Certainly, any good Mahler nutcase could appreciate Aho's antiphonal effects. Here goes:
KALEVI AHO
Symphony No. 12 "Luosto"
Taina Piira (soprano); Aki Alamikkotervo (tenor); Hannu Lehtonen (saxophone)
Lahti Symphony Orchestra
Chamber Orchestra of Lapland
John Storgards
BIS- 1676(SACD)
No Reference Recording
rating: 10/10
Kalevi Aho loves a challenge, though at times (as in his recent disc of concertos for contrabassoon and tuba) the effort can seem more an end in itself than a musically rewarding experience. Not so here. His Twelfth Symphony is a bold extravaganza for full orchestra, distant chamber orchestra, and extra brass and percussion "in the round". It was composed for performance in an outdoor amphitheater in Luosto, Lapland, and requires about 120 players and two singers whose wordless vocalise recalls similar moments in Nielsen's Third Symphony. This, then, is nature music--at least for the most part--supremely evocative and atmospheric (and full of arresting, attractive melodic invention).
The piece begins with some primal drumming and ends with a whopper of a storm as vivid as the finale of Aho's equally magnificent Symphonic Dances. In between there's a "darkness to light" second movement that reveals Aho's newly found love of the contrabassoon far more appropriately than his "symphony" for said instrument, followed by a lyrical "Song in the Fells" featuring the tenor and soprano soloists, plus saxophone.

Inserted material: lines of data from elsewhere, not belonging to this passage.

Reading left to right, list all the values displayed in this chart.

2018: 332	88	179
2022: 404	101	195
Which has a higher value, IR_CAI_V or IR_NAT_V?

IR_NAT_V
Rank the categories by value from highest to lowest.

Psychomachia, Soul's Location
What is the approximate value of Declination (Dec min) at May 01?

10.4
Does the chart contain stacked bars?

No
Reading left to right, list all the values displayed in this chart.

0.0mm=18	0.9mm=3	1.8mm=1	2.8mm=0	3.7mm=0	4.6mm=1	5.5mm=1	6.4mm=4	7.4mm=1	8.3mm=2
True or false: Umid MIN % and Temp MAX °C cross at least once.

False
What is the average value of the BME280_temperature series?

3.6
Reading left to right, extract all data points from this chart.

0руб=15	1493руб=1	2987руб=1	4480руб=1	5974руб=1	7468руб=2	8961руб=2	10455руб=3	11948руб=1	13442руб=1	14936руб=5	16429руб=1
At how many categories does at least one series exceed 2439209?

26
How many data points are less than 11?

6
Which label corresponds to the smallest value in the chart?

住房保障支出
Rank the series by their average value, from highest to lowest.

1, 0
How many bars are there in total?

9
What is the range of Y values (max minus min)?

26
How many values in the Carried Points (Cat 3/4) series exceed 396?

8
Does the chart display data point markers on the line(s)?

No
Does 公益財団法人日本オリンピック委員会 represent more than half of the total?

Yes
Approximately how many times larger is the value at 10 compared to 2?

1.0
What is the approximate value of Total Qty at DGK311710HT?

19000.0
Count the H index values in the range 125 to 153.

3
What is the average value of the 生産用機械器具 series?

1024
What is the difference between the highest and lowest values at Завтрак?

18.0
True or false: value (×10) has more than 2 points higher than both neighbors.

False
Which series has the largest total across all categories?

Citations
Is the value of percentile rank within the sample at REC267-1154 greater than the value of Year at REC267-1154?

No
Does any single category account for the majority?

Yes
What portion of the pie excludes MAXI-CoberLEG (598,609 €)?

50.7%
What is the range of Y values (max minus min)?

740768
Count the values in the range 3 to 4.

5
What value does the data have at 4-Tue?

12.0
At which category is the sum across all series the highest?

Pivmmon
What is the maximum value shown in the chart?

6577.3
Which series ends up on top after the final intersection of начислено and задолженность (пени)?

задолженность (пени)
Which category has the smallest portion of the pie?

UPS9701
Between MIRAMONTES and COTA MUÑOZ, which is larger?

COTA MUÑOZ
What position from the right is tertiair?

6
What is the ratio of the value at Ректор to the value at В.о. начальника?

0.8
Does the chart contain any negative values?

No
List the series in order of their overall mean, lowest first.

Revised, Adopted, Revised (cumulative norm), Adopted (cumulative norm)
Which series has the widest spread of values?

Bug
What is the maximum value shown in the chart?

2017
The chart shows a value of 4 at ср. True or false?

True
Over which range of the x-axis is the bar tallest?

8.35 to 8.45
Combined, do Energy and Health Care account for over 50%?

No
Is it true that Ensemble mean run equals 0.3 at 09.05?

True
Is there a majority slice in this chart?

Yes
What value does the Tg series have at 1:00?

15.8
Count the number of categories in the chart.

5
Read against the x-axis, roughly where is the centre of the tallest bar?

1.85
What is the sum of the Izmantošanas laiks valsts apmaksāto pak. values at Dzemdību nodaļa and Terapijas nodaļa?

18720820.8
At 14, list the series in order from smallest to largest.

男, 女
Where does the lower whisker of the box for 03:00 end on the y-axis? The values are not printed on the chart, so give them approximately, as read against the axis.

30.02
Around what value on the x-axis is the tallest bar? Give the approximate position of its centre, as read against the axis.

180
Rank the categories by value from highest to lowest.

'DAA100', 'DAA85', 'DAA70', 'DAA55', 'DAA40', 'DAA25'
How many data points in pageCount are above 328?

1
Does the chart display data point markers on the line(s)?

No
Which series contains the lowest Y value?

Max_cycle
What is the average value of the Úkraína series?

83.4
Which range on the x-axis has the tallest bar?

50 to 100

Obviously a piece such as this was made for SACD recording, and BIS's engineers have captured the "surround" experience with exceptional vividness. That said, I still prefer to listen in regular stereo, and would sooner die than hear the thing outdoors, as originally intended. Happily, the work's musical substance is more than strong enough that its impact emerges just as powerfully through two speakers. So if you haven't invested in a surround system you have nothing to worry about. It goes without saying that the performance is outstanding, with John Storgards coaxing his battalion of players to produce a wonderfully full, integrated sonic experience. In other words, the spacial element sounds natural, not gimmicky, and the performance has as much to do with that as does the engineering. A wonderful disc for the adventurous.